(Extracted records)
Content starts
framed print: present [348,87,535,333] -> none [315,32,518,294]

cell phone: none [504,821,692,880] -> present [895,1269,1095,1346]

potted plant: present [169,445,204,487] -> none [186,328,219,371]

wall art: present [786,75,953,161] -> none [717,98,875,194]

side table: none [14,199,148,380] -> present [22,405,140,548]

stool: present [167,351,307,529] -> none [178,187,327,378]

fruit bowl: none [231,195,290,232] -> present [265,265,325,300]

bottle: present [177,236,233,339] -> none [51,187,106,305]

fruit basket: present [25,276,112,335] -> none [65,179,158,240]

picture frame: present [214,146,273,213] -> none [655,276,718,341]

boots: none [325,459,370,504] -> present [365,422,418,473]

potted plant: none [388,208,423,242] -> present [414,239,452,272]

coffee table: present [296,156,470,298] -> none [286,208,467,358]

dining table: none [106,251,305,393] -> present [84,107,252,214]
Content ends
If a line in the records above has the word "fruit", copy it.

WRITTEN ANSWER:
fruit bowl: none [231,195,290,232] -> present [265,265,325,300]
fruit basket: present [25,276,112,335] -> none [65,179,158,240]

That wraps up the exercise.